Ныне покойный Владимир Андреич, мой школьный физрук, громогласно, перед строем мальчиков, говорил мне с присущей ему специфической афористичностью и саркастической улыбкой: «Отрощенко (второе «о» моей фамилии он нарочито презрительно произносил как «э» носовое, Отрэщенко) большой спорт без тебя проживет, но я не знаю, проживешь ли ты без большого спорта». Мне нечего было тогда ответить ему, я стеснялся и пасовал перед брутальным спортсменом. Лишь позже я понял, в чем добрый мой учитель ошибался, мне категорически не нравятся только командные игры.
Это лишь на первый взгляд небольшая проблема. Ведь если подумать, футбол, например, – отличный цивилизованный способ наладить и поддерживать отношения между мужчинами, а в частности, между отцом и сыновьями. И вот в результате моей необъяснимой дурацкой нелюбви к коллективному бегу за мячиком я был лишен эффективного, как принято говорить в некоторых кругах, педагогического инструмента.
«Ты совсем не общаешься со старшим сыном, поговори с ним, ты же не знаешь, чем он живет», – шептали мне совесть и жена. А что делать, если он бегает, прыгает, обожает футбол и подтягивается в то время, как я, будучи в его возрасте, испытывал решительно другие способы провести свое пубертатное тревожное время?
Я видел перед собой уже взрослого почти мужчину, на голову выше меня. А когда он разгуливал по дому без рубашки, мне оставалось утешаться лишь тем, что я старше и мне можно не выглядеть так же роскошно. Но чем я могу быть интересен ему? Уж явно не 30-летними грамотами за мои покрытые пылью забвенья победы на татами. Книги? Он много читает, он читал все и даже больше, чем я в его годы, но он лишен здорового романтизма, придуманные истории не вызывают у него ни восторга, ни желания говорить о них.
С младшим сыном было проще, он вообще внутренне почти точная моя копия, поэтому я более или менее представлял, с каким кошмаром мне еще предстоит столкнуться лет, скажем, через пять.
Но вот старший – загадка. Точнее, не загадка, нет, как раз загадочности в нем нет. Стена. Сплошная непробиваемая стена.
До одного случая.
Как-то дождливой ночью мы с ним что-то такое делали с насосом, опущенным в септик. То ли пытались злосчастный насос поднять, то ли наоборот опустить. Но в результате упустили эту чугунную тушку заодно со шлангом в глубь восьмиметрового колодца. Скользя, падая в жидкую глину, ползая в ней в ночи, дожде и вони септика мы ловили насос железной кошкой на тонком тросе. Тянули тяжеленный насос с пятнадцатью метрами толстого скользкого шланга, наполненного зловонной водой. Все это весило килограмм 50, не меньше.

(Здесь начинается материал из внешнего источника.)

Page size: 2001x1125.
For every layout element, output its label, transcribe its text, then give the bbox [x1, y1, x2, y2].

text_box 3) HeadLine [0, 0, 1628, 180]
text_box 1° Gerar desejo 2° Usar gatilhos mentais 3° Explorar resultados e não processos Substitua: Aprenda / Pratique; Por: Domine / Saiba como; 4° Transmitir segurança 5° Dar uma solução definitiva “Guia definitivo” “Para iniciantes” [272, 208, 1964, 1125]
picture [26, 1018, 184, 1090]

Когда насос со свитым вокруг него будто огромная мерзкая зеленая змея шлангом уже висел метрах в двух от поверхности, сын вдруг сказал: я больше не могу, трос мне отрежет пальцы, я его сейчас отпущу! Я ухватился за какой-то провод и отчетливо понял, что, либо эта чугунная сволочь будет сейчас на земле, либо я с ним в септике. Я его не отпущу. И надеяться не на что.
Мы рванули вверх.
Возвращались домой тихо. Я всегда так представлял себе семью каких-нибудь норвежских или финских рыбаков. Отец и сын, поборов стихию, шторм, доплыв на разорванных в клочья парусах до своего фьорда, поднимаются молча по тропинке к дому, тяжело и уверенно ступая по твердой земле.

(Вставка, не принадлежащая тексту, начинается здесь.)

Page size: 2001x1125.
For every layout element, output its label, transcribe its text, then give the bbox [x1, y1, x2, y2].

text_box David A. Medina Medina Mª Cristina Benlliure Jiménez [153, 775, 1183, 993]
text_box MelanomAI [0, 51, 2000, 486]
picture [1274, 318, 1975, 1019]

Шутки шутками, но нас сплотила борьба с нечистотами. В тот момент я понял, что стены больше нет, мы вместе, и он идет за мной, как и положено сыну идти за отцом, он мне верит. Если отвлечься от душистых подробностей, мы вместе победили. Это круче, чем спорт.
Конечно, нельзя сказать, что все изменилось с тех пор, что он не скрывается иногда за своей стеной, но я знаю, что она не сплошная и, надеюсь, рано или поздно мы ее окончательно сровняем с землей.
Через несколько лет мы сидели на берегу ночного южного моря. Мы были втроем – двое сыновей и я, мы ни о чем не говорили, точнее, не говорили ни о чем таком, чтобы это запомнилось. Мы сидели, смотрели на море в перламутровых бликах луны, слушали, как за горизонтом слева направо плывет звук какого-то корабля, не видного с берега, ощущали ветер. Ничего не происходило, ничего не случалось и нам не хотелось домой.